Fare luce sulle ombre della maternità è un compito ingrato ma necessario per liberare le donne dallo stereotipo della mamma perfetta, capace, presente sempre e comunque. Stereotipo aspirazionale quanto finto ed idealizzato da cui tante donne oggi rifuggono rinviando, o rinunciando, alla possibilità di diventare madre.
Chi poteva instillare il dubbio sulla desiderabilità assoluta del ruolo materno se non colei che oggi incarna il lato oscuro del femminile: autodeterminazione, perfidia e crudeltà?
Chi se non Claire Underwood il personaggio femminile che, agendo a perfezione l’ambivalenza dell’esistenza, rappresenta la donna che tutte noi, almeno in qualche momento, vorremmo essere e contemporaneamente non essere mai?
Negli ultimi anni tutti avranno sentito parlate di House of Cards,
la serie che racconta i retroscena della politica americana e gli intrighi, in tono noire, della scalata alla Casa Bianca della coppia Underwood.
Frank, da ragazzo della sperduta provincia americana, dalle dubbie origini e capacità, sposa la bella, ricca e talentuosa Claire, figlia di una famosa famiglia texana.
Insieme contro tutto e tutti (anche loro stessi) raggiungono l’apice del mondo.
Ma qui è il personaggio di Claire che ci interessa, di uomini di potere cattivi e spregiudicati ce ne sono molti nella storia, come nelle fiction. Ma è lei che non ti aspetti e ti sorprende ad ogni episodio. Se nella nostra mente gli stereotipi correlano da sempre bellezza a bontà e dolcezza, lei li frantuma in un istante lasciandoci sdegnate, amareggiate ma in fondo anche compiaciute.
Nella corsa alla rielezione però compare una giovane e bella coppia, iconografia del sogno americano, che oltre alla giovane età è anche più in linea con la tradizione americana con due figli ancora piccoli e vivaci, spontanei ma educatissimi: la copia perfetta del piccolo Jhon Jhon Kennedy.
Gli Underwood non hanno figli, e certo non è casuale, Claire non potrebbe essere credibile in quel ruolo di donna spietata e spregiudicata se fosse anche madre. Sono tutte buone le madri del mondo.
Durante un colloquio informale l’aspirante First Lady, Hannah Conway, la tipica ‘fidanzata d’America’, con spontanea malizia incalza Claire: “E’ stato un problema per lei non avere avuto figli?” Per poi correggersi subito dopo scusandosi per la domanda inopportuna.
Ma Claire – impassibile, acuta e spietata – risponde senza scomporsi: “E per lei invece, lo è stato averne?”
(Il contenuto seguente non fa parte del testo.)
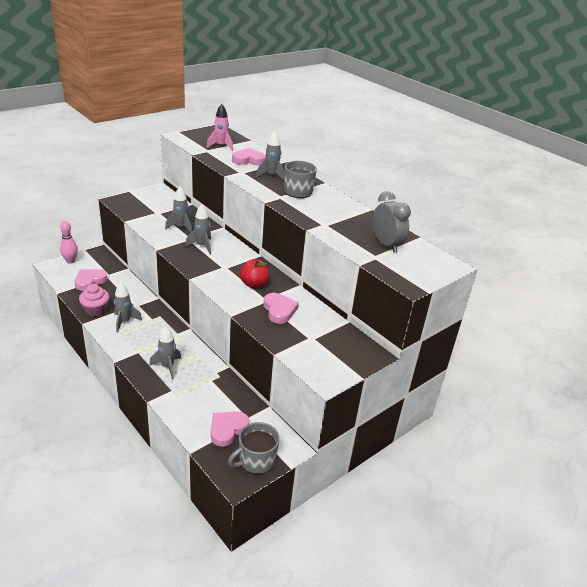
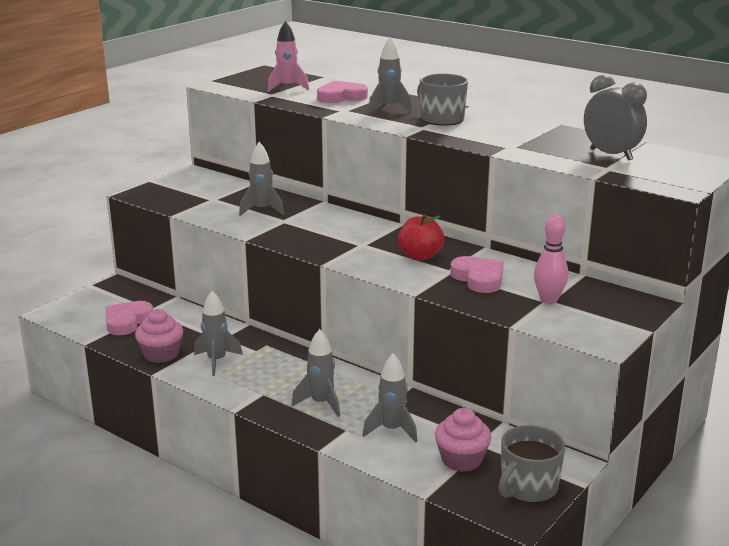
camera: 10 degrees left, 10 degrees down
(70, 261) = (79, 302): pink bowling pin -> pink bowling pin (548, 300)
(202, 246) = (310, 226): grey rocket -> grey rocket (392, 430)
(227, 429) = (461, 460): pink heart -> pink cupcake

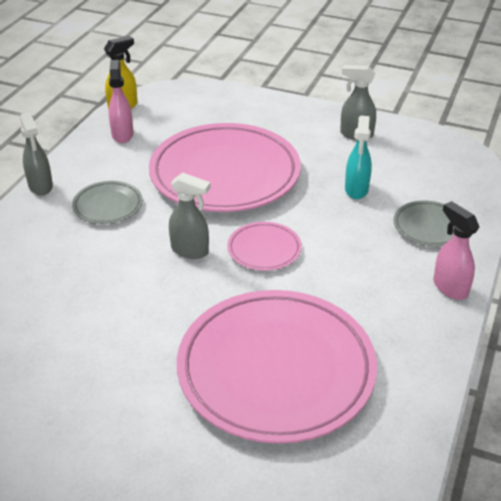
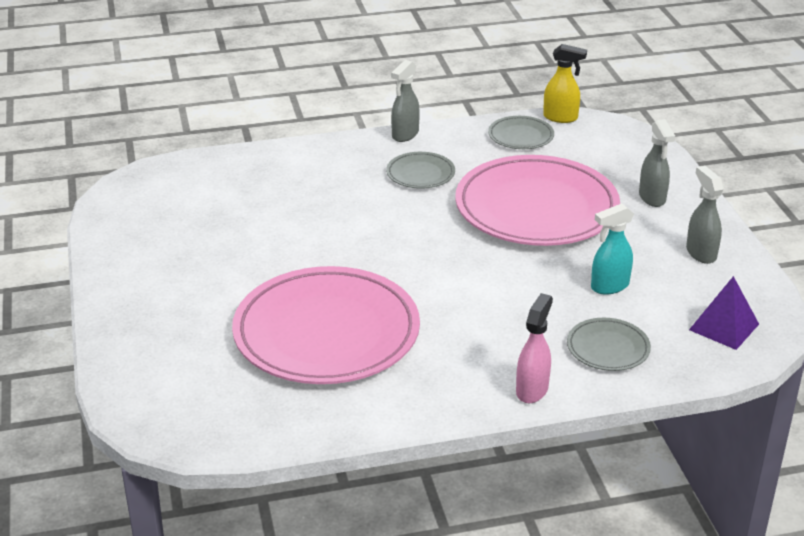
camera: 55 degrees right, 5 degrees down
(122, 134) = (520, 136): pink spray bottle -> grey plate
(190, 250) = (414, 235): grey spray bottle -> grey spray bottle (652, 198)
(264, 249) = (460, 270): pink plate -> none
(446, 167) = (724, 326): none -> purple pyramid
Ci sono un briciolo di secondi di silenzio dopo la frase in cui la candidata First Lady rimane sorpresa, incredula, spaesata, davanti ad una domanda che supera il livello di sconvenienza e che arriva all’indicibile, proprio il territorio attraverso il quale Claire spesso ci conduce e ci costringe a guardare.
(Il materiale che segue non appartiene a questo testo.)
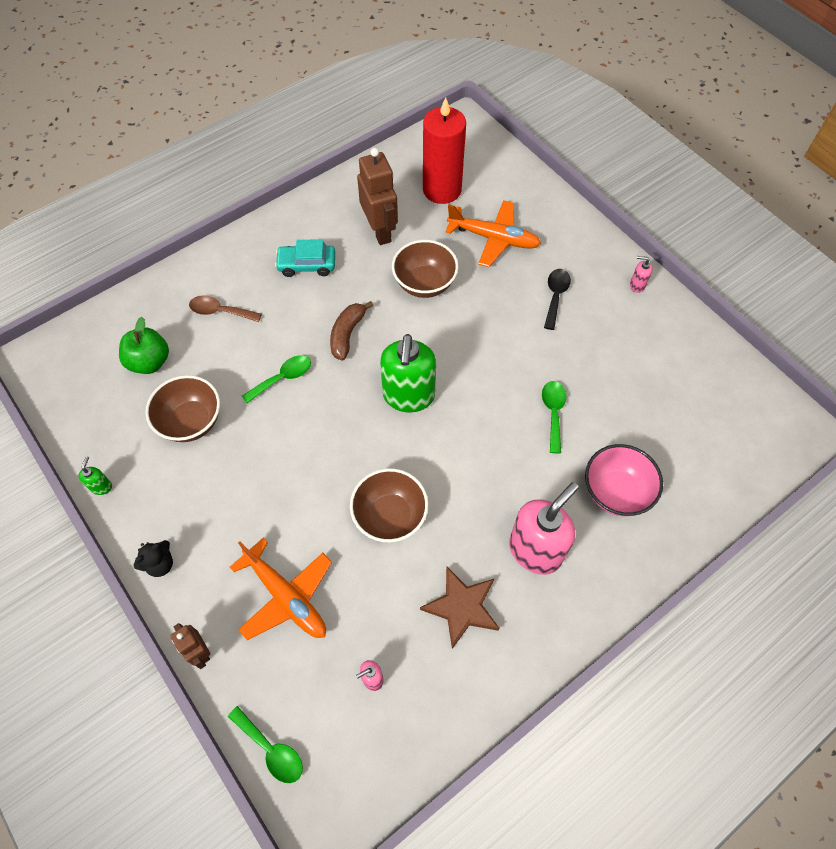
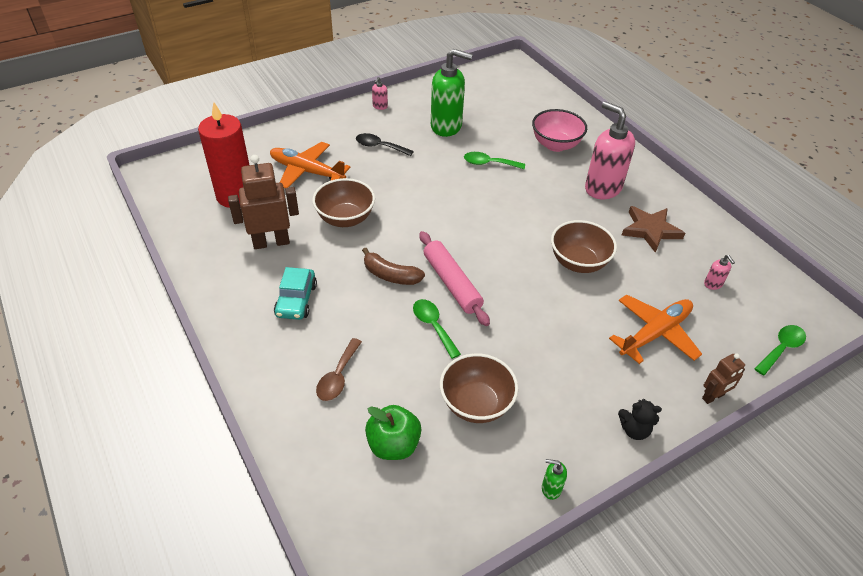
camera: 85 degrees left, 15 degrees down
(160, 564) = (634, 430): black teddy bear -> black teddy bear turned 135 degrees clockwise
(342, 389) = (452, 283): none -> pink rolling pin
(408, 396) = (464, 240): green soap dispenser -> green soap dispenser (446, 126)
(493, 238) = (307, 171): orange plane -> orange plane turned 90 degrees counterclockwise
Secondi che valgono più di tante dissertazioni.
Momenti in cui molte di noi madri si sono trovate a guardare indietro a quel cambio identitario irreversibile che è la maternità e che porta con sé luci ed ombre.
Ombre come ad esempio non essere così felici ed appagate come è supposto che sia, oppure il doversi sacrificare sempre e comunque in virtù di un bene superiore.
Certamente queste sono ombre che attraversano i pensieri di noi mamme raramente e che velocemente vengono dissolte dal sorriso e dalla presenza dei nostri figli, ma non per questo vanno negate o rimosse perché ci fanno sentire sbagliate, diverse, cattive, portandoci poi ad agire questi sentimenti, in modo più o meno inconscio, proprio sui nostri figli che sono vicini, più deboli e a disposizione.
Su questo sfondo, anche la sociologia sta intercettando l’emergere del fenomeno ed il relativo bisogno di parlare delle ombre della maternità. E’ dell’inizio di quest’anno l’uscita del libro “Regretting Motherood” (Madri Pentite) della sociologa Israeliana Orna Donath, la quale indaga i vissuti delle madri, che pur amando ed accudendo i propri figli, si pentono della scelta intrapresa e, se possibile, tornerebbero indietro.
Nelle parole della sociologa: “Per la nostra società una donna raggiunge l’apice della vita e si realizza diventando mamma. La verità è che per alcune la maternità è una condanna. La mia ricerca nasce per dare attenzione a questo disagio di cui non si conoscono i numeri perché mette in discussione una grande certezza: la divinizzazione della Madre”.
Solo dando diritto di cittadinanza alle nostre ombre, difficoltà, insoddisfazioni possiamo recuperare il ruolo di madre nella sua realtà.
Grazie, Claire, che dai voce al lato oscuro del ruolo di madre, tenendolo a distanza di sicurezza dalla comodità del nostro divano.